- Your instructions -
Please reproduce all the records exactly while leaving out their pictures.

- Data records -
+===+
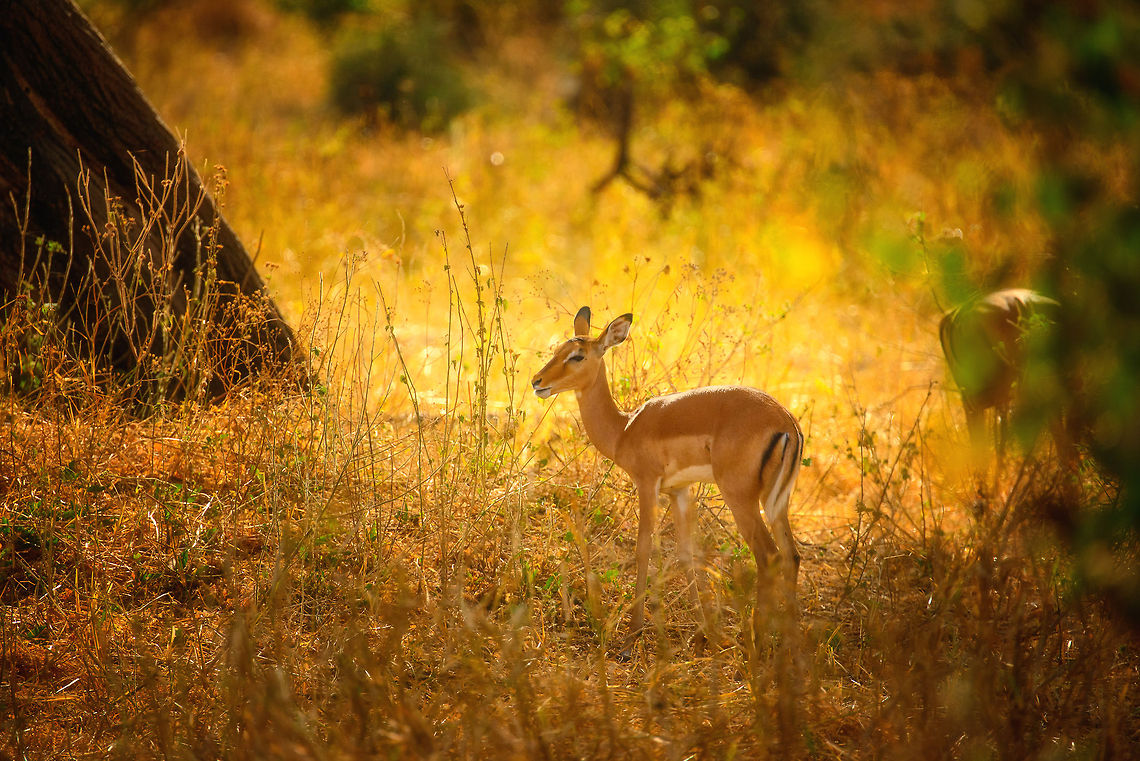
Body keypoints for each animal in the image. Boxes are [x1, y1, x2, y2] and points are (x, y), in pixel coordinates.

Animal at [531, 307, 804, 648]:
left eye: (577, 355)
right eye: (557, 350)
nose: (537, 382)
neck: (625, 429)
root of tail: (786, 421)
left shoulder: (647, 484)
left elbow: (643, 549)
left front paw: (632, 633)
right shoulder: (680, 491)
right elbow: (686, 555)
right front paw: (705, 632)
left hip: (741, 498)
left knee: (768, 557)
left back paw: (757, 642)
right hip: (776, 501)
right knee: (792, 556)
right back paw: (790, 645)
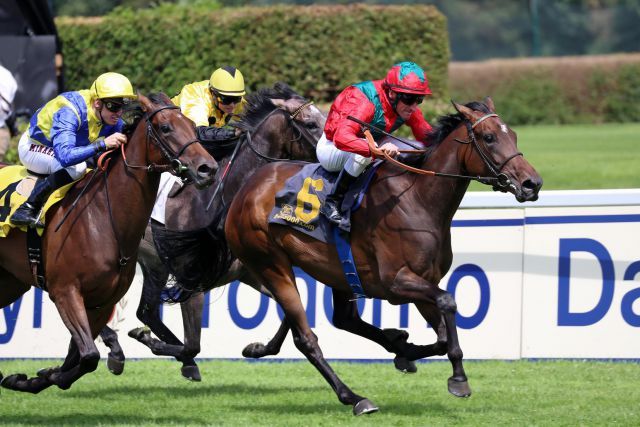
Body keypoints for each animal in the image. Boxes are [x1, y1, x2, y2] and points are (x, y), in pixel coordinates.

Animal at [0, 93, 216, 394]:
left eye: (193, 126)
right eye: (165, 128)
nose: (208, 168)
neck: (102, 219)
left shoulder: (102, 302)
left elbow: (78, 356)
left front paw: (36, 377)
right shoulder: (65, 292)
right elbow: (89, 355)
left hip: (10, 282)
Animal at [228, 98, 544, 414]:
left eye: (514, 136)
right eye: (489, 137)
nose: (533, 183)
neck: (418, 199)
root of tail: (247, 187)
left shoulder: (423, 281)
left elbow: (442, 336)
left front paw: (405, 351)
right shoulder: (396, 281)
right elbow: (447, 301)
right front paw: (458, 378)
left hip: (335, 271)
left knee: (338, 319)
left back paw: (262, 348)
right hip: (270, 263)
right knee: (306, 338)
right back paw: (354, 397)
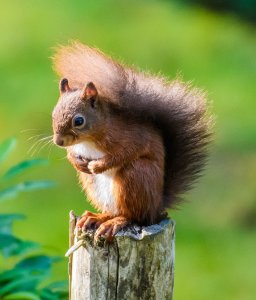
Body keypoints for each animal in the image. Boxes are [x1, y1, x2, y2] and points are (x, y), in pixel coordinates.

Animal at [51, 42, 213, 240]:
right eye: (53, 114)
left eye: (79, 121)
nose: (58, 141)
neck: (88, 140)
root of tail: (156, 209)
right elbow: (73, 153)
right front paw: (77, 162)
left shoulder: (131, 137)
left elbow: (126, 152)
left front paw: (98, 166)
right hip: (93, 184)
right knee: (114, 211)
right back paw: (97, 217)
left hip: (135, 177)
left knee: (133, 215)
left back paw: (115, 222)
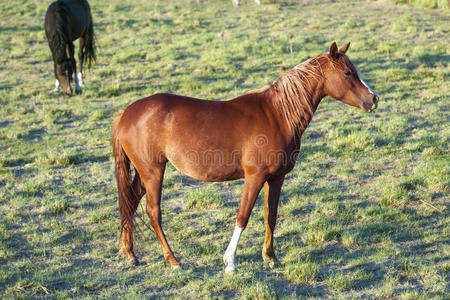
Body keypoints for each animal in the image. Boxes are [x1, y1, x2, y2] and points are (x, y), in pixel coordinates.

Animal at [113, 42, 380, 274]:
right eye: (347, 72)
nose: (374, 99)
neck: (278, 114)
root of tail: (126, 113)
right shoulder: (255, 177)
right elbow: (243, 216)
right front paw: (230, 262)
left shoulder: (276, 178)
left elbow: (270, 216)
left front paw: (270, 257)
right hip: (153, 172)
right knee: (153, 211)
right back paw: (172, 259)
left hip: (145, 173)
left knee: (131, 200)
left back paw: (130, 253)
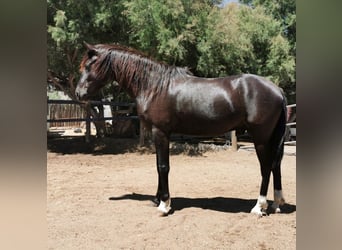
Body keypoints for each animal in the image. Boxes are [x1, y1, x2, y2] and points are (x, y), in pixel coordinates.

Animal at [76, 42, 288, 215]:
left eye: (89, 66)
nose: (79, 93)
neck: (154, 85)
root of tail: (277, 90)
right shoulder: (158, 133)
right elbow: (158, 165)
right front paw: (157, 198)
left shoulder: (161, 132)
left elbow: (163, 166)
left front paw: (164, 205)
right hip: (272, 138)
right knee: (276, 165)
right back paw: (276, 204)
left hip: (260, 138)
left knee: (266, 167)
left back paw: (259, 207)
+===+
- Completed exercise -
Body keypoints for each animal in the image. Boxes are [x1, y1, x2, y2] and points are (x, y), in pixel coordinates.

Animal at [531, 307, 804, 648]:
left eye: (577, 355)
right eye: (557, 350)
nose: (537, 382)
neck: (625, 429)
root of tail: (786, 421)
left shoulder: (647, 484)
left elbow: (643, 549)
left front paw: (632, 633)
right shoulder: (680, 491)
right elbow: (686, 555)
right front paw: (705, 632)
left hip: (741, 498)
left knee: (768, 557)
left back paw: (757, 642)
right hip: (776, 501)
right knee: (792, 556)
right back paw: (790, 645)
Body keypoints for each animal in the image. Boxes are [x1, y1, x2, y2] and points are (x, y), in pixel coordinates.

Animal at [0, 93, 216, 394]:
left eye: (193, 126)
right eye: (165, 128)
nose: (208, 168)
neck: (102, 219)
left shoulder: (102, 302)
left elbow: (78, 356)
left front paw: (36, 377)
right shoulder: (65, 292)
right elbow: (89, 355)
left hip: (10, 282)
Animal at [228, 98, 544, 414]:
left eye: (514, 136)
right eye: (489, 137)
nose: (533, 183)
neck: (418, 199)
root of tail: (247, 187)
left shoulder: (423, 281)
left elbow: (442, 336)
left front paw: (405, 351)
right shoulder: (396, 281)
right elbow: (447, 301)
right front paw: (458, 378)
left hip: (335, 271)
left knee: (338, 319)
left back paw: (262, 348)
right hip: (270, 263)
right knee: (306, 338)
right back paw: (354, 397)
Body keypoints for each animal in the image. Boxes are [x1, y1, x2, y2] and points are (x, y), in pixel coordinates.

Animal at [51, 42, 213, 240]:
right eye: (53, 114)
left eye: (79, 121)
nose: (58, 141)
neck: (88, 140)
root of tail: (156, 209)
right elbow: (73, 153)
right front paw: (77, 162)
left shoulder: (131, 137)
left elbow: (126, 152)
left front paw: (98, 166)
right hip: (93, 184)
right knee: (114, 211)
right back paw: (97, 217)
left hip: (135, 177)
left knee: (133, 215)
left back paw: (115, 222)
Body keypoints for each animal in the image. Boxes are [x1, y1, x2, y2] and points are (x, y), in pixel coordinates.

Animal at [113, 42, 380, 274]:
right eye: (347, 72)
nose: (374, 99)
neck: (278, 114)
root of tail: (126, 113)
right shoulder: (255, 177)
right elbow: (243, 216)
right front paw: (230, 262)
left shoulder: (276, 178)
left elbow: (270, 216)
left front paw: (270, 257)
right hip: (153, 172)
right knee: (153, 211)
right back paw: (172, 259)
left hip: (145, 173)
left knee: (131, 200)
left back paw: (130, 253)
Body keypoints for each animal in the image. Boxes are [x1, y1, x2, y2] and points are (x, y), in pixel coordinates.

Animal at [76, 42, 288, 215]:
left eye: (89, 66)
nose: (79, 93)
neck: (154, 85)
root of tail: (277, 90)
right shoulder: (158, 133)
right elbow: (158, 165)
right front paw: (157, 198)
left shoulder: (161, 132)
left elbow: (163, 166)
left front paw: (164, 205)
right hip: (272, 138)
right knee: (276, 165)
right back paw: (276, 204)
left hip: (260, 138)
left knee: (266, 167)
left back paw: (259, 207)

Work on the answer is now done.